Besides forecasting, another time-series related major task is identifying suspicious or abnormal data in a series of observations that might distort the results of our analysis. One way to do so is to build an ARIMA model and analyze the distance between the predicted and actual values. The tsoutliers package provides a very convenient way to do so. Let's build a model on the number of cancelled flights in 2011:

> cts <- ts(daily$Cancelled)
> fit <- auto.arima(cts)
> auto.arima(cts)
Series: ts 
ARIMA(1,1,2)

Coefficients:
          ar1      ma1      ma2
      -0.2601  -0.1787  -0.7752
s.e.   0.0969   0.0746   0.0640

sigma^2 estimated as 539.8:  log likelihood=-1662.95
AIC=3333.9   AICc=3334.01   BIC=3349.49

So now we can use an ARIMA(1,1,2) model and the tso function to highlight (and optionally remove) the outliers from our dataset:

> library(tsoutliers)
> outliers <- tso(cts, tsmethod = 'arima',
+   args.tsmethod  = list(order = c(1, 1, 2)))
> plot(outliers)

Alternatively, we can run all the preceding steps in one go by automatically calling auto.arima inside tso without specifying any extra arguments besides the time-series object:

> plot(tso(ts(daily$Cancelled)))

Anyway, the results show that all observations with a high number of cancelled flights are outliers and so should be removed from the dataset. Well, considering any day with many cancelled flights as outlier sounds really optimistic! But this is very useful information; it suggests that, for example, forecasting an outlier event is not manageable with the previously discussed methods.
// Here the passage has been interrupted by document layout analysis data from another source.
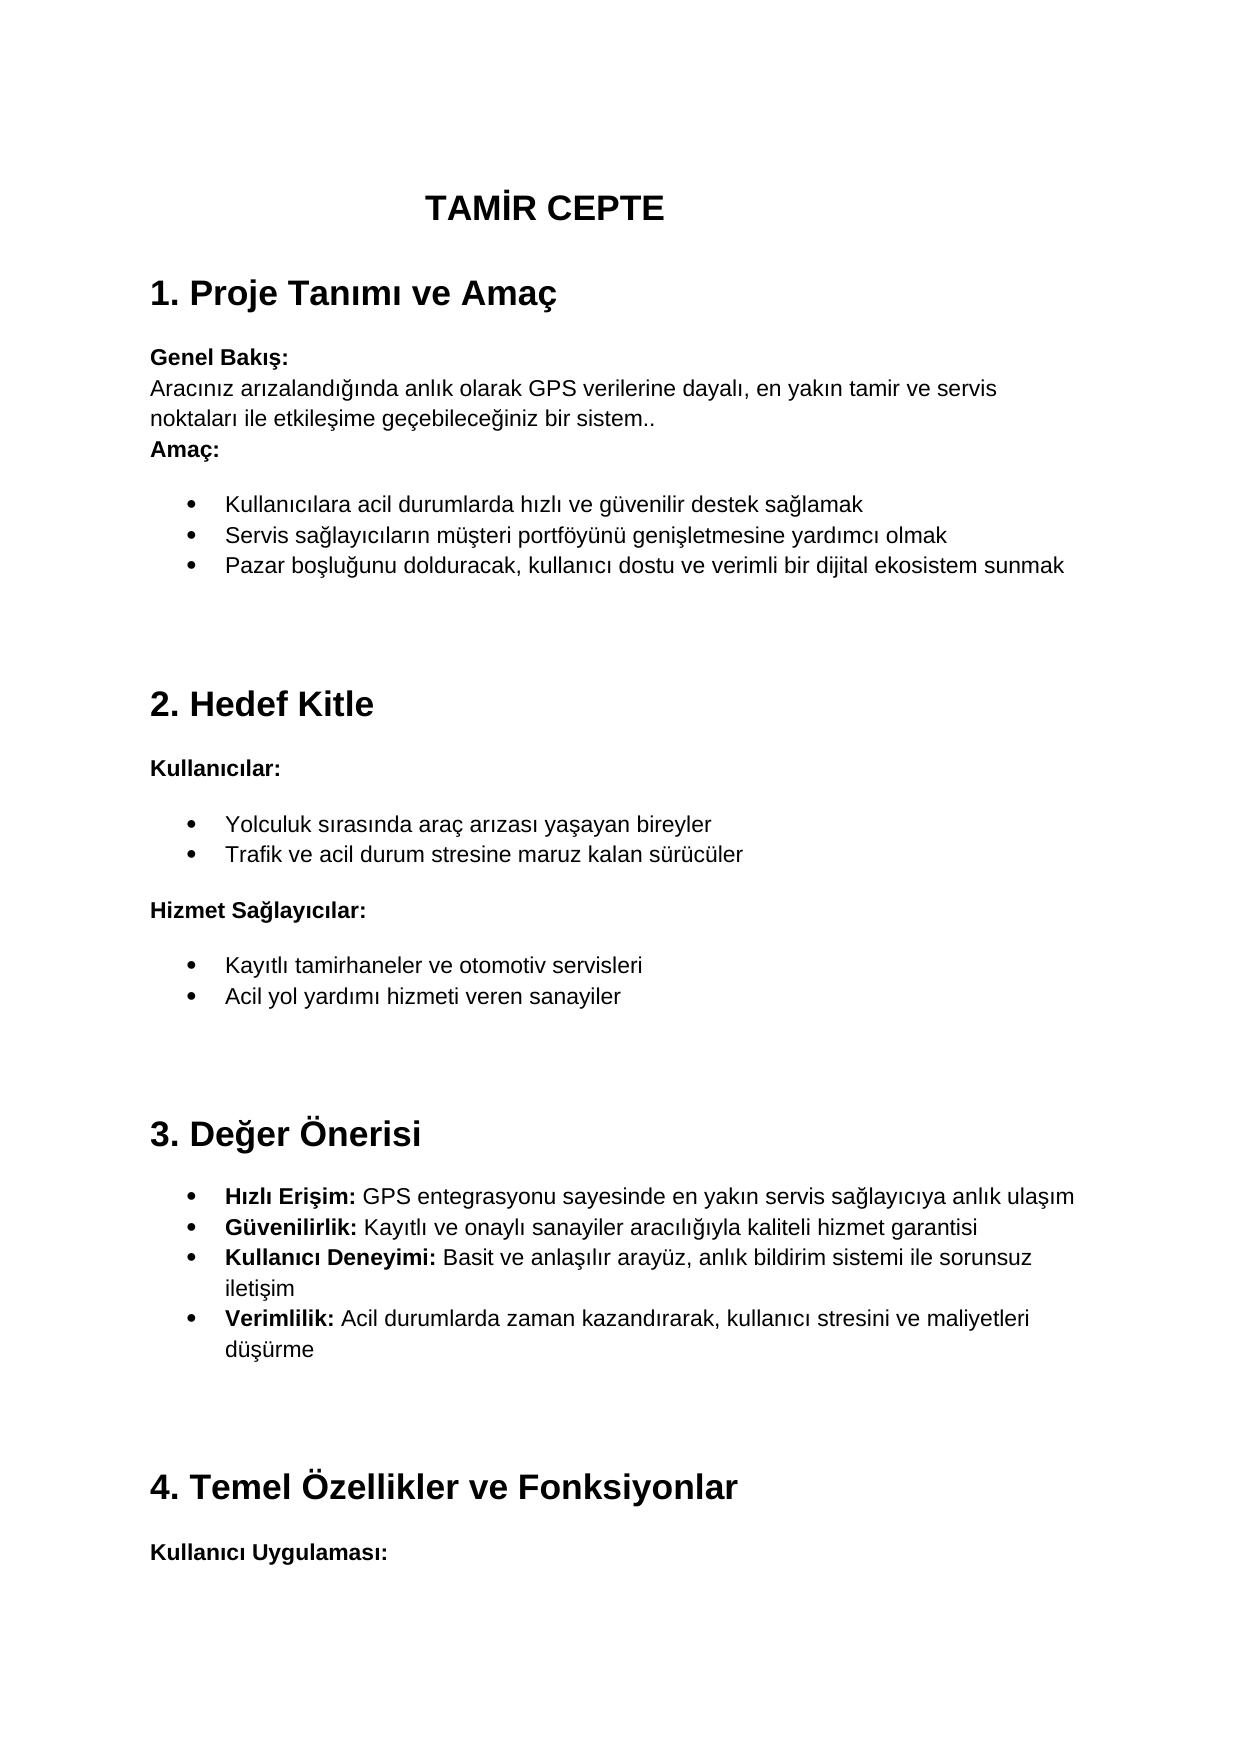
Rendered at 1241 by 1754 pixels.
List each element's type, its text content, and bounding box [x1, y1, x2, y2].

text Genel Bakış: Aracınız arızalandığında anlık olarak GPS verilerine dayalı, en yakın tamir ve servis noktaları ile etkileşime geçebileceğiniz bir sistem.. Amaç: [150, 344, 1090, 462]
list Acil yol yardımı hizmeti veren sanayiler [187, 983, 1090, 1009]
list Yolculuk sırasında araç arızası yaşayan bireyler [187, 811, 1090, 837]
text Hizmet Sağlayıcılar: [150, 897, 1090, 923]
list Kullanıcı Deneyimi: Basit ve anlaşılır arayüz, anlık bildirim sistemi ile sorunsuz iletişim [187, 1244, 1090, 1301]
list Kayıtlı tamirhaneler ve otomotiv servisleri [187, 952, 1090, 978]
list Servis sağlayıcıların müşteri portföyünü genişletmesine yardımcı olmak [187, 522, 1090, 548]
subtitle 3. Değer Önerisi [150, 1113, 1090, 1154]
subtitle 1. Proje Tanımı ve Amaç [150, 272, 1090, 313]
list Hızlı Erişim: GPS entegrasyonu sayesinde en yakın servis sağlayıcıya anlık ulaşım [187, 1183, 1090, 1209]
list Verimlilik: Acil durumlarda zaman kazandırarak, kullanıcı stresini ve maliyetleri düşürme [187, 1305, 1090, 1362]
subtitle TAMİR CEPTE [150, 187, 1090, 228]
list Trafik ve acil durum stresine maruz kalan sürücüler [187, 841, 1090, 867]
list Güvenilirlik: Kayıtlı ve onaylı sanayiler aracılığıyla kaliteli hizmet garantisi [187, 1214, 1090, 1240]
text Kullanıcı Uygulaması: [150, 1538, 1090, 1565]
list Kullanıcılara acil durumlarda hızlı ve güvenilir destek sağlamak [187, 491, 1090, 518]
list Pazar boşluğunu dolduracak, kullanıcı dostu ve verimli bir dijital ekosistem sunmak [187, 552, 1090, 579]
subtitle 4. Temel Özellikler ve Fonksiyonlar [150, 1466, 1090, 1507]
subtitle 2. Hedef Kitle [150, 683, 1090, 724]
text Kullanıcılar: [150, 755, 1090, 781]
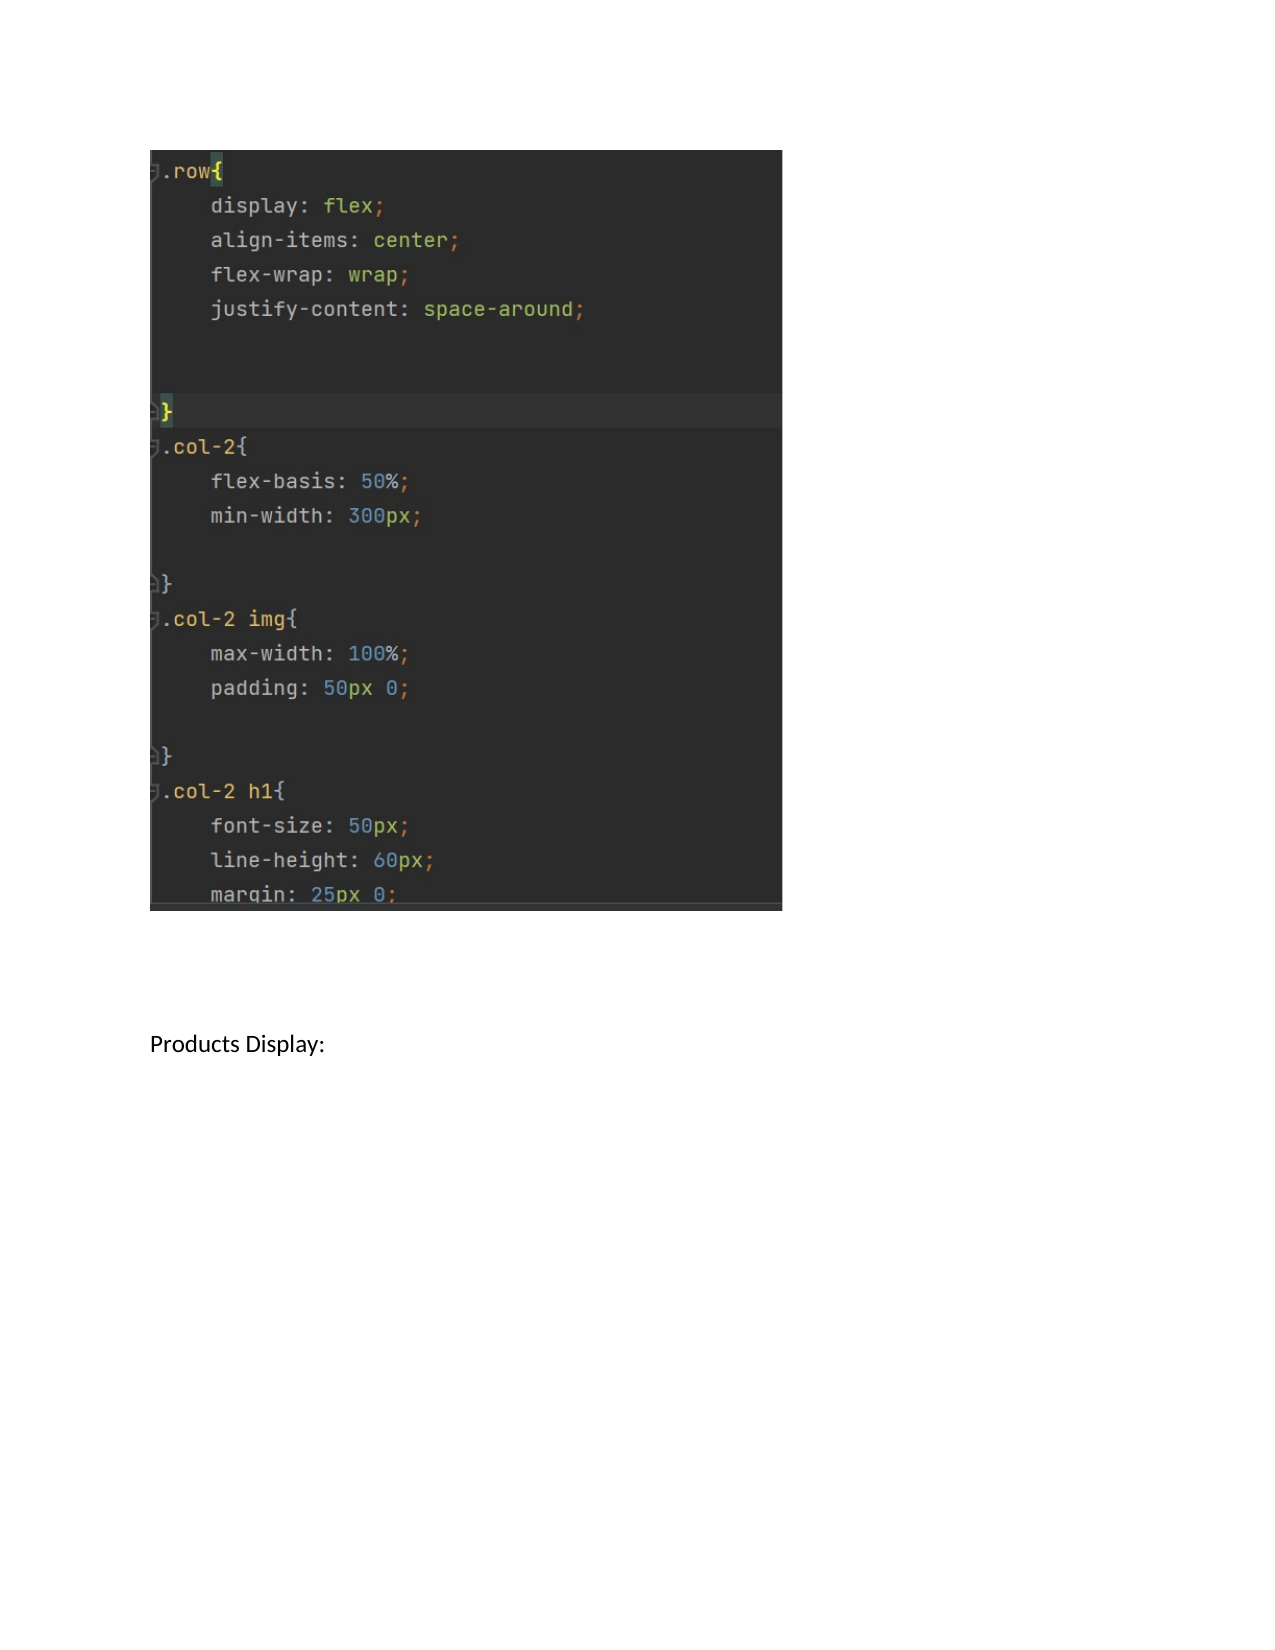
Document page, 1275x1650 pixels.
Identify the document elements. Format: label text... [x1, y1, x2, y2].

text Products Display: [150, 1028, 1125, 1059]
picture [150, 150, 783, 911]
Traditionally, time-series analysis deals with trends and seasonality of data, and how to stationarize the time-series. If we are interested in deviations from normal events, some other methods need to be used.

Twitter recently published one of its R packages to detect anomalies in time-series. Now we will use its AnomalyDetection package to identify the preceding outliers in a much faster way. As you may have noticed, the tso function was really slow to run, and it cannot really handle large amount of data – while the AnomalyDetection package performs pretty well.

We can provide the input data as a vector of a data.frame with the first column storing the timestamps. Unfortunately, the AnomalyDetectionTs function does not really work well with data.table objects, so let's revert to the traditional data.frame class:

> dfc <- as.data.frame(daily[, c('date', 'Cancelled'), with = FALSE])

Now let's load the package and plot the anomalies identified among the observations:

> library(AnomalyDetection)
> AnomalyDetectionTs(dfc, plot = TRUE)$plot

The results are very similar to the previous plots, but there are two things to note that you might have already noticed. The computation was extremely quick and, on the other hand, this plot includes human-friendly dates instead of some lame indexes on the x axis.